● SUPPLIED ENTRIES
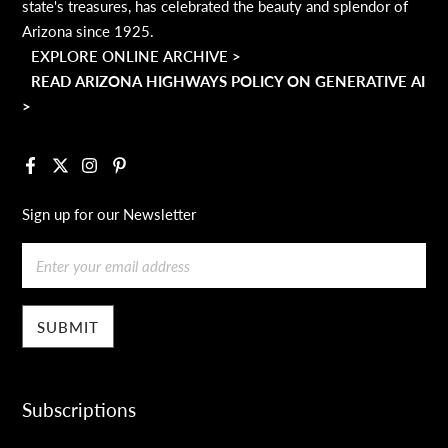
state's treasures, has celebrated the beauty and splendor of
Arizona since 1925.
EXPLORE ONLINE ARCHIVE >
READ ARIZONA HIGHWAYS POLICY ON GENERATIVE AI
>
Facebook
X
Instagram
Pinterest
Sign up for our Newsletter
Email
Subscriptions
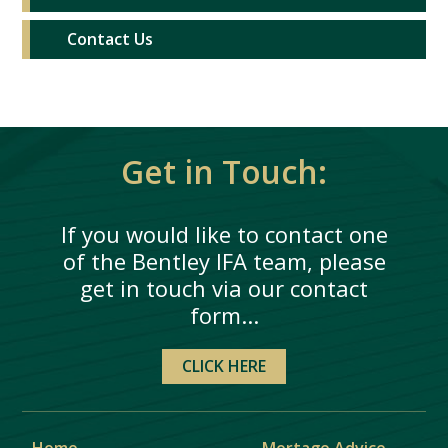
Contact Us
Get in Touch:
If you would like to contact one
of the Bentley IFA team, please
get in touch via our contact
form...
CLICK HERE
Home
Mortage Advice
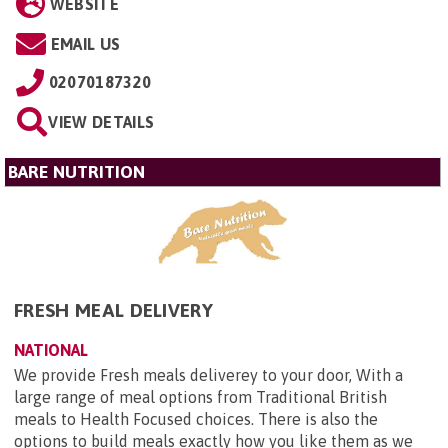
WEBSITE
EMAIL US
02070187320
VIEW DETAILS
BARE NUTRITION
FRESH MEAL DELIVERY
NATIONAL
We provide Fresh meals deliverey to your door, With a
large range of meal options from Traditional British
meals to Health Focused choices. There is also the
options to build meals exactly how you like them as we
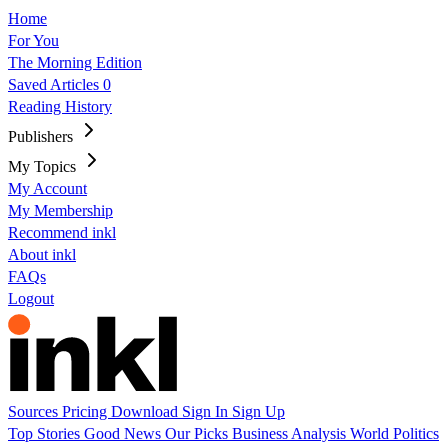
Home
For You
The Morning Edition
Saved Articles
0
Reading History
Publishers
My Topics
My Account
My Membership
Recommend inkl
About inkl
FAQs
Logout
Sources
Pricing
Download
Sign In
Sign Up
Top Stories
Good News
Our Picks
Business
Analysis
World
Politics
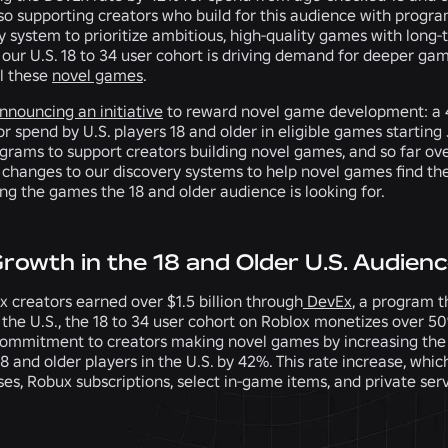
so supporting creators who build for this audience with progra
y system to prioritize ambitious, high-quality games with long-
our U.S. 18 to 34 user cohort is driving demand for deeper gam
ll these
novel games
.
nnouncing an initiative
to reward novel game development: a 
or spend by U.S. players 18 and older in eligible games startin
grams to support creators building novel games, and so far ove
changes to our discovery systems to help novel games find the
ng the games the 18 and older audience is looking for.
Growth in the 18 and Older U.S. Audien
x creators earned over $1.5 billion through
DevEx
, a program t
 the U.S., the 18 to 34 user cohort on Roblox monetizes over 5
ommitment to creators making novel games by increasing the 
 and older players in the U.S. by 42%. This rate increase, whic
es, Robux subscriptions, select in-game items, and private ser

● DIRECTIVE
Copy out the text of every record above word for word, line by line, leaving out the pictures.

● EXERCISE RESULT
state's treasures, has celebrated the beauty and splendor of
Arizona since 1925.
EXPLORE ONLINE ARCHIVE >
READ ARIZONA HIGHWAYS POLICY ON GENERATIVE AI
>
Facebook
X
Instagram
Pinterest
Sign up for our Newsletter
Email
Subscriptions
Contact Us
Get in Touch:
If you would like to contact one
of the Bentley IFA team, please
get in touch via our contact
form...
CLICK HERE
Home
Mortage Advice
WEBSITE
EMAIL US
02070187320
VIEW DETAILS
BARE NUTRITION
FRESH MEAL DELIVERY
NATIONAL
We provide Fresh meals deliverey to your door, With a
large range of meal options from Traditional British
meals to Health Focused choices. There is also the
options to build meals exactly how you like them as we
Home
For You
The Morning Edition
Saved Articles
0
Reading History
Publishers
My Topics
My Account
My Membership
Recommend inkl
About inkl
FAQs
Logout
Sources
Pricing
Download
Sign In
Sign Up
Top Stories
Good News
Our Picks
Business
Analysis
World
Politics
so supporting creators who build for this audience with progra
y system to prioritize ambitious, high-quality games with long-
our U.S. 18 to 34 user cohort is driving demand for deeper gam
ll these
novel games
.
nnouncing an initiative
to reward novel game development: a 
or spend by U.S. players 18 and older in eligible games startin
grams to support creators building novel games, and so far ove
changes to our discovery systems to help novel games find the
ng the games the 18 and older audience is looking for.
Growth in the 18 and Older U.S. Audien
x creators earned over $1.5 billion through
DevEx
, a program t
 the U.S., the 18 to 34 user cohort on Roblox monetizes over 5
ommitment to creators making novel games by increasing the 
 and older players in the U.S. by 42%. This rate increase, whic
es, Robux subscriptions, select in-game items, and private ser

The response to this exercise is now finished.